# WORK TO BE COMPLETED:
Set down each record exactly as written.

# THE RECORDS:
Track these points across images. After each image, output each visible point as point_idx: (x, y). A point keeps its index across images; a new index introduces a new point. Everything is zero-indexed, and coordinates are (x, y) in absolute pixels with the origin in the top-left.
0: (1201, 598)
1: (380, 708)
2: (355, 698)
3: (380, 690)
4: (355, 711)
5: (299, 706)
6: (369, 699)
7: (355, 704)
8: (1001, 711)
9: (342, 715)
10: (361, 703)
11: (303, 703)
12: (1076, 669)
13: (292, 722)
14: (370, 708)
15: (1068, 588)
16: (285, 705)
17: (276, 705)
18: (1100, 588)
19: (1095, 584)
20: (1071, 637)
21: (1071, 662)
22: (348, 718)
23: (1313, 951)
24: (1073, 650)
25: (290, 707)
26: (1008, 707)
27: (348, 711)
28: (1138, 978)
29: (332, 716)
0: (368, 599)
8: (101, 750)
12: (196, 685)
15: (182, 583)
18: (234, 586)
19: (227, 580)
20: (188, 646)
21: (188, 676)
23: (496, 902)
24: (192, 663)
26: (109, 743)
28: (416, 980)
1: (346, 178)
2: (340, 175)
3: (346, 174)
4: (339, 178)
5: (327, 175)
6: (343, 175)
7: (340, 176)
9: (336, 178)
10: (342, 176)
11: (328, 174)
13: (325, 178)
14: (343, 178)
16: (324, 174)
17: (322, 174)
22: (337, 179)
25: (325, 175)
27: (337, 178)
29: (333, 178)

# WRITTEN SOLUTION:
Track these points across images. After each image, output each visible point as point_idx: (x, y). A point keeps its index across images; a new index introduces a new point. Everything is zero-indexed, and coordinates are (x, y) in absolute pixels with the origin in the top-left.
0: (1201, 598)
1: (380, 708)
2: (355, 698)
3: (380, 690)
4: (355, 711)
5: (299, 706)
6: (369, 699)
7: (355, 704)
8: (1001, 711)
9: (342, 715)
10: (361, 703)
11: (303, 703)
12: (1076, 669)
13: (292, 722)
14: (370, 708)
15: (1068, 588)
16: (285, 705)
17: (276, 705)
18: (1100, 588)
19: (1095, 584)
20: (1071, 637)
21: (1071, 662)
22: (348, 718)
23: (1313, 951)
24: (1073, 650)
25: (290, 707)
26: (1008, 707)
27: (348, 711)
28: (1138, 978)
29: (332, 716)
0: (368, 599)
8: (101, 750)
12: (196, 685)
15: (182, 583)
18: (234, 586)
19: (227, 580)
20: (188, 646)
21: (188, 676)
23: (496, 902)
24: (192, 663)
26: (109, 743)
28: (416, 980)
1: (346, 178)
2: (340, 175)
3: (346, 174)
4: (339, 178)
5: (327, 175)
6: (343, 175)
7: (340, 176)
9: (336, 178)
10: (342, 176)
11: (328, 174)
13: (325, 178)
14: (343, 178)
16: (324, 174)
17: (322, 174)
22: (337, 179)
25: (325, 175)
27: (337, 178)
29: (333, 178)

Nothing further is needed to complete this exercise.